§ **What the task requires**: Copy every line of text from the rows below letter for letter, and leave the pictures out of your answer.

§ **Extracted records**:
++++

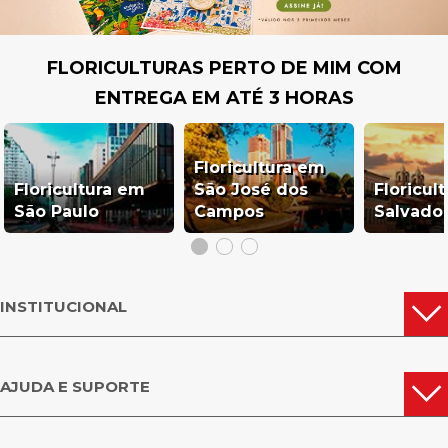
FLORICULTURAS PERTO DE MIM COM
ENTREGA EM ATÉ 3 HORAS
Floricultura em
Floricultura em
São José dos
Floricul
São Paulo
Campos
Salvado
INSTITUCIONAL
AJUDA E SUPORTE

++++

§ **Solution to the exercise**:
FLORICULTURAS PERTO DE MIM COM
ENTREGA EM ATÉ 3 HORAS
Floricultura em
Floricultura em
São José dos
Floricul
São Paulo
Campos
Salvado
INSTITUCIONAL
AJUDA E SUPORTE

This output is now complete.